Excerpted from Francine Prose's review of Important Artifacts and Personal Property from the Collection of Lenore Doolan and Harold Morris, Including Books, Street Fashion, and Jewelry, as it appeared in Harper's Magazine.

We all start out as animists, as toddlers vaguely uncertain about whether our beloved doll or pull-toy puppy might be a living being. When I was a child, my favorite cartoons were those that played to that confusion, films in which toasters or teapots or slippers sprouted legs and faces and revealed their true natures as menacing agents of mayhem and chaos.

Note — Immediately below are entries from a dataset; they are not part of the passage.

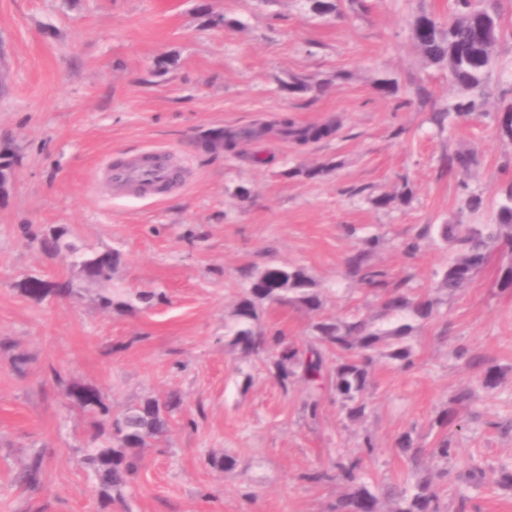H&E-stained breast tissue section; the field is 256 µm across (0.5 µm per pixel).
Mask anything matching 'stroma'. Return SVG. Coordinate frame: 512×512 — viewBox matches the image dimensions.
I'll list each match as a JSON object with an SVG mask.
<instances>
[{
    "label": "stroma",
    "instance_id": "stroma-1",
    "mask_svg": "<svg viewBox=\"0 0 512 512\" xmlns=\"http://www.w3.org/2000/svg\"><path fill=\"white\" fill-rule=\"evenodd\" d=\"M449 9L450 0H337L327 15L309 0H0V153L14 155L0 198V512H330L349 484L306 473L331 475L368 436L376 450L365 485L414 487L396 439L408 432L431 447L443 434L439 412L465 389L474 398L456 406L446 433L454 457L424 464L445 512H512V491L494 481L512 468V290L500 286L512 250H494L451 296L436 287L450 252L423 232L491 223L496 190L512 178V142L490 120L512 103V5L485 117L441 128L434 113L461 92L447 69L425 62L410 20L424 12L444 22ZM298 79L306 90H294ZM382 79L397 91H381ZM284 115L341 125L305 146L274 132L231 152L205 146ZM472 147L479 165L466 180L448 176V155ZM150 148L170 152L182 185L153 199L110 194L104 162ZM320 165L322 177L299 174ZM463 182L485 193L482 214L464 209ZM403 187L408 203L374 205ZM26 224L65 228L81 250L118 251L111 281L79 276L68 252L45 257ZM374 235L384 240L374 263L412 274L435 316L406 340L410 368L378 347L363 418L347 419L326 390L319 418L306 420L305 390L282 389L231 344L238 270L303 266L322 316L359 313L386 326L376 298L345 275L353 247ZM418 235L420 249L405 253L402 242ZM27 276L69 282L71 293L36 303L17 287ZM109 291L130 309H103ZM143 292L156 293L152 306L139 302ZM312 320L275 304L254 328L301 345ZM473 356L501 368L497 388H482ZM68 383L101 388L116 410L181 399L169 434L147 439L137 482L109 498L83 463L91 419L67 404ZM38 454L31 486L22 476ZM226 455L232 465L217 467ZM473 466L486 481L469 478Z\"/></svg>",
    "mask_w": 512,
    "mask_h": 512
}]
</instances>
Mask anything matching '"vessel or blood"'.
<instances>
[{
    "mask_svg": "<svg viewBox=\"0 0 512 512\" xmlns=\"http://www.w3.org/2000/svg\"><path fill=\"white\" fill-rule=\"evenodd\" d=\"M166 156V150H152L106 165L105 172L116 191H128L137 196L158 195L179 183V175Z\"/></svg>",
    "mask_w": 512,
    "mask_h": 512,
    "instance_id": "vessel-or-blood-1",
    "label": "vessel or blood"
}]
</instances>
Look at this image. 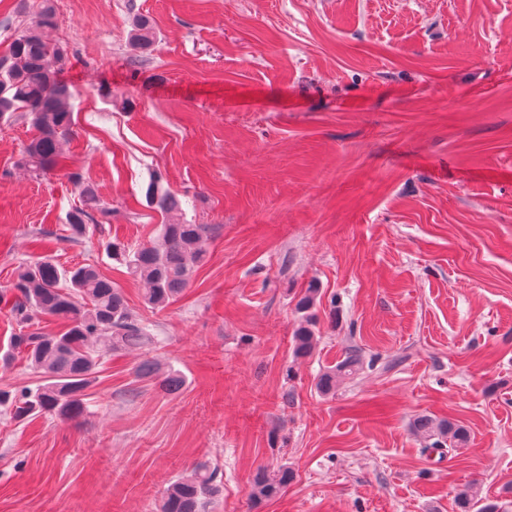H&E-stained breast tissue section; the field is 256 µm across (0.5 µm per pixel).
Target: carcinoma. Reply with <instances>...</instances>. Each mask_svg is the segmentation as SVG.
<instances>
[{"instance_id":"1","label":"carcinoma","mask_w":512,"mask_h":512,"mask_svg":"<svg viewBox=\"0 0 512 512\" xmlns=\"http://www.w3.org/2000/svg\"><path fill=\"white\" fill-rule=\"evenodd\" d=\"M54 26L51 0H40L37 11L0 62V122L8 121L16 112L24 113L36 135L25 148L22 165L36 176L58 164L62 144L72 132V94L60 79L63 68L55 65L59 46L44 38V30ZM156 38L151 18H137L130 33L132 44L147 53ZM76 184L82 201L68 218L72 242L99 225L95 213H107L90 184L79 179ZM147 196L151 208L164 219L159 225L160 241L135 247L109 241L106 252L128 274L146 284L145 305L162 309L182 294L195 268L206 261L211 227L187 223L181 200L157 181L150 183ZM317 293L315 288L306 289L296 304L303 320L293 336L297 357L310 355L318 342L313 312ZM1 300L11 304L19 325V332L11 340L12 349L44 375V383L34 390L0 389V411L14 420L42 413L65 419L82 416L84 396L96 381L104 354L142 348L151 341L146 325L129 308L121 288L91 265L64 270L53 259L40 257L20 268L12 293L1 291ZM42 316L64 322L65 331H41L38 325ZM360 368L358 353H347L336 366L320 374L318 391H336V386L353 378ZM133 373L164 395L176 394L184 387L180 372L165 370L150 359L138 364ZM414 431L429 441L432 449L454 451L468 439L463 426L427 416L415 420ZM218 478L215 469L205 465L193 468L166 489L156 512H207L219 492ZM293 479L294 473L286 464L261 468L252 478L250 498L255 503L273 499L284 493ZM457 506L459 512H501L498 501L481 497L475 482L459 490Z\"/></svg>"}]
</instances>
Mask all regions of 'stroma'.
I'll return each mask as SVG.
<instances>
[{
	"instance_id": "obj_1",
	"label": "stroma",
	"mask_w": 512,
	"mask_h": 512,
	"mask_svg": "<svg viewBox=\"0 0 512 512\" xmlns=\"http://www.w3.org/2000/svg\"><path fill=\"white\" fill-rule=\"evenodd\" d=\"M54 5L72 135L36 177L27 120L0 124V289L42 256L95 265L186 384L136 381L132 349L101 362L83 419L0 414V512H155L200 464L224 474L209 512H459L472 481L512 512V0ZM76 173L110 212L74 243ZM156 176L212 227L160 311L103 247L157 238ZM309 288L319 341L297 358ZM351 349L359 373L319 393ZM422 415L467 446L427 449ZM284 463L293 483L252 503ZM156 38L157 33L151 18L149 16L137 18L130 33L132 44L142 53H147L151 50ZM294 473L286 464L275 468H260L252 478L250 498L259 503L284 493L293 481Z\"/></svg>"
}]
</instances>
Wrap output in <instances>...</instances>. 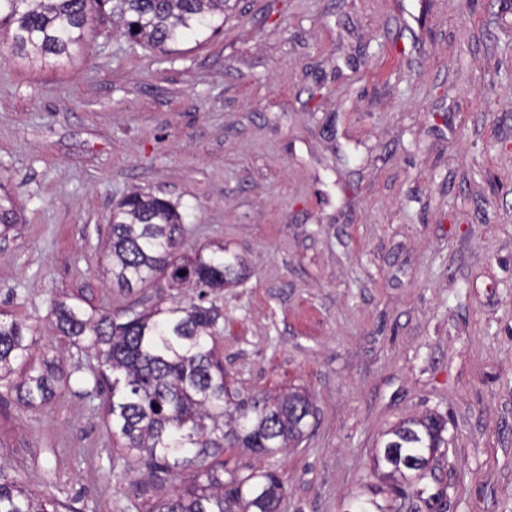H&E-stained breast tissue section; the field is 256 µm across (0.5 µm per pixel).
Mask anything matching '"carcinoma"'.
Segmentation results:
<instances>
[{
    "mask_svg": "<svg viewBox=\"0 0 512 512\" xmlns=\"http://www.w3.org/2000/svg\"><path fill=\"white\" fill-rule=\"evenodd\" d=\"M230 0H0V31L7 48L44 65L74 58L95 27L110 22L124 35L160 53L187 37H205L224 27ZM16 221L15 202L0 192V234ZM187 228L175 205L141 193L128 194L112 211L109 267L112 284L130 291L157 276L194 296L164 309L133 312L123 322L80 301L55 299L46 318L56 335L84 355L80 369L92 381L87 396L101 397L108 441L163 483L191 470L174 494L147 512H280L285 489L278 475L251 469L224 480L209 466L231 448L272 457L299 444L316 408L309 395L243 397L226 385L216 341L224 313L205 298L245 278V262L219 245L192 256L179 254ZM38 327L0 312V381L17 374L8 390L31 409L69 388L59 359L33 355ZM447 420L438 414L400 422L373 456L374 474L403 499L423 490L417 481L445 445ZM65 505L38 497L4 473L0 464V512H61Z\"/></svg>",
    "mask_w": 512,
    "mask_h": 512,
    "instance_id": "cac0c4a2",
    "label": "carcinoma"
}]
</instances>
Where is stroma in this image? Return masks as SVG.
<instances>
[{
	"instance_id": "stroma-1",
	"label": "stroma",
	"mask_w": 512,
	"mask_h": 512,
	"mask_svg": "<svg viewBox=\"0 0 512 512\" xmlns=\"http://www.w3.org/2000/svg\"><path fill=\"white\" fill-rule=\"evenodd\" d=\"M0 308L43 326L64 294L115 314L177 297L105 282L113 206H178L185 254L221 241L247 278L215 298L243 395L309 391L308 437L225 472L276 471L281 512H347L382 432L435 412L447 443L396 512H512V0H237L168 54L110 26L40 67L0 53ZM37 410L0 388V463L70 512H144L151 483L104 439L79 356ZM95 449L94 461L84 451Z\"/></svg>"
}]
</instances>
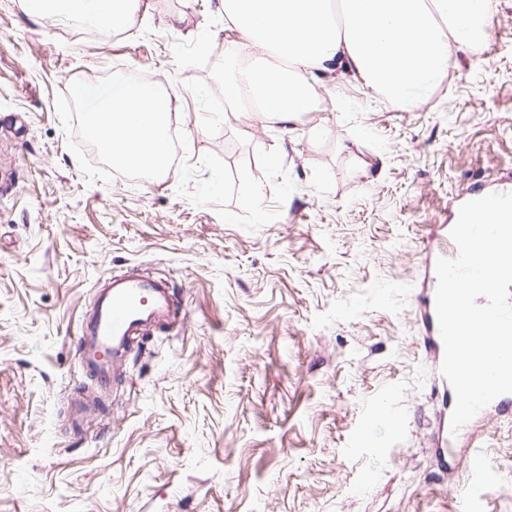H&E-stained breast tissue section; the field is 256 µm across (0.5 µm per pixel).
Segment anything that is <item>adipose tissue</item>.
I'll return each mask as SVG.
<instances>
[{"label": "adipose tissue", "mask_w": 512, "mask_h": 512, "mask_svg": "<svg viewBox=\"0 0 512 512\" xmlns=\"http://www.w3.org/2000/svg\"><path fill=\"white\" fill-rule=\"evenodd\" d=\"M240 33L251 62L234 88L249 87L260 119L284 122L306 111L308 73L343 69L365 86L405 103L427 98L448 74L452 45L468 42L464 26L494 14L498 0H341L336 22L330 0H219ZM139 0H25L32 18L80 20L111 34ZM282 65L267 60L269 53Z\"/></svg>", "instance_id": "obj_1"}]
</instances>
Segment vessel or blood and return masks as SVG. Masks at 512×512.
I'll use <instances>...</instances> for the list:
<instances>
[{
  "label": "vessel or blood",
  "instance_id": "obj_1",
  "mask_svg": "<svg viewBox=\"0 0 512 512\" xmlns=\"http://www.w3.org/2000/svg\"><path fill=\"white\" fill-rule=\"evenodd\" d=\"M172 307V301L163 300L160 288L148 275L127 272L116 275L89 331L77 338L81 362L94 376L108 380L115 344L138 334L152 313H166ZM462 463L477 483L482 482L491 470L487 455L477 447L469 449Z\"/></svg>",
  "mask_w": 512,
  "mask_h": 512
}]
</instances>
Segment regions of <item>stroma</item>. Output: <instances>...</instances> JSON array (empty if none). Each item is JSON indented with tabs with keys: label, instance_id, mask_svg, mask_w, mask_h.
I'll use <instances>...</instances> for the list:
<instances>
[{
	"label": "stroma",
	"instance_id": "stroma-1",
	"mask_svg": "<svg viewBox=\"0 0 512 512\" xmlns=\"http://www.w3.org/2000/svg\"><path fill=\"white\" fill-rule=\"evenodd\" d=\"M245 59L217 0L84 41L0 0V512H512V410L455 440L484 485L438 453L419 300L458 196L512 174V0L414 105L335 71L286 124L217 107ZM134 72L188 148L86 183L56 96ZM131 270L181 306L101 389L75 337ZM462 464L471 474L475 483L482 482L489 474L491 467L488 456L482 450L473 446L462 459Z\"/></svg>",
	"mask_w": 512,
	"mask_h": 512
}]
</instances>
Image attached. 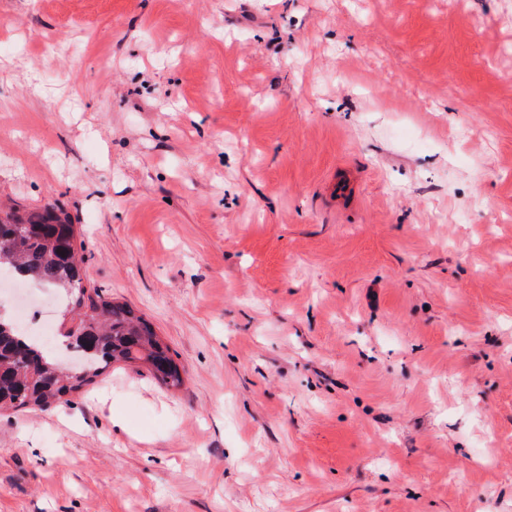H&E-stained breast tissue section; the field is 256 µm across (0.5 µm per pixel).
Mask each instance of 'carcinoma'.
<instances>
[{"label": "carcinoma", "mask_w": 512, "mask_h": 512, "mask_svg": "<svg viewBox=\"0 0 512 512\" xmlns=\"http://www.w3.org/2000/svg\"><path fill=\"white\" fill-rule=\"evenodd\" d=\"M83 263L76 225L61 204L0 207V277L9 268L27 282L59 289L71 321L64 338L90 361V373L65 375L50 346L10 324V332L0 331V411L67 404L114 364L141 363L165 388L183 386V372L153 325L128 304L87 287Z\"/></svg>", "instance_id": "cac0c4a2"}]
</instances>
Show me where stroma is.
<instances>
[{
  "label": "stroma",
  "mask_w": 512,
  "mask_h": 512,
  "mask_svg": "<svg viewBox=\"0 0 512 512\" xmlns=\"http://www.w3.org/2000/svg\"><path fill=\"white\" fill-rule=\"evenodd\" d=\"M0 201L154 326L0 416V512H512V0H0Z\"/></svg>",
  "instance_id": "stroma-1"
}]
</instances>
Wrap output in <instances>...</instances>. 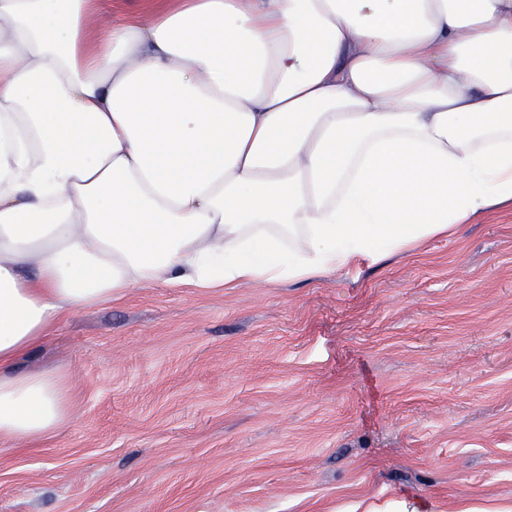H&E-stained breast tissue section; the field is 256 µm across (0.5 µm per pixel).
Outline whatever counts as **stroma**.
Masks as SVG:
<instances>
[{
  "label": "stroma",
  "mask_w": 512,
  "mask_h": 512,
  "mask_svg": "<svg viewBox=\"0 0 512 512\" xmlns=\"http://www.w3.org/2000/svg\"><path fill=\"white\" fill-rule=\"evenodd\" d=\"M76 413L0 512H512V204L403 256L61 318Z\"/></svg>",
  "instance_id": "35a3bbf8"
}]
</instances>
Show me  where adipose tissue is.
<instances>
[{"mask_svg":"<svg viewBox=\"0 0 512 512\" xmlns=\"http://www.w3.org/2000/svg\"><path fill=\"white\" fill-rule=\"evenodd\" d=\"M0 0V442L18 371L135 288L306 282L512 202V0Z\"/></svg>","mask_w":512,"mask_h":512,"instance_id":"adipose-tissue-1","label":"adipose tissue"}]
</instances>
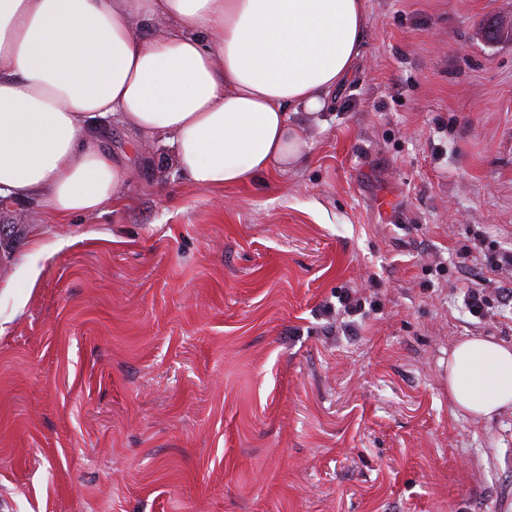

In time, we learn to distinguish the creature from the object, and, later, consumer society conditions us to detach ourselves from our stuff so effectively that we can dedicate ourselves to the perpetual quest for nicer stuff and embrace the necessity of regularly exchanging older models for newer ones. But some vestige of the child remains, evidenced by the tenacious hold material things have over us, as objects of desire and, more mysteriously, as personal mementos and totems—as clues to our secret selves, and as signposts along the circuitous route that has taken us from the past into the present. I’ve come to think that the first cartoonist who sketched a threatening kitchen appliance or rebellious shoe might have experienced a recent confrontation with a desk drawer crammed with old letters, business cards, canceled checks, and unlabeled keys defiantly daring their owner to discard them. Objects survive because we need them, or because we are convinced that we need them. The unreconstructed animist will see a Darwinian triumph in the rapidity with which a crumpled boarding pass evolves into an all-important and indispensable detail in the narrative of some meaningful chapter in our lives.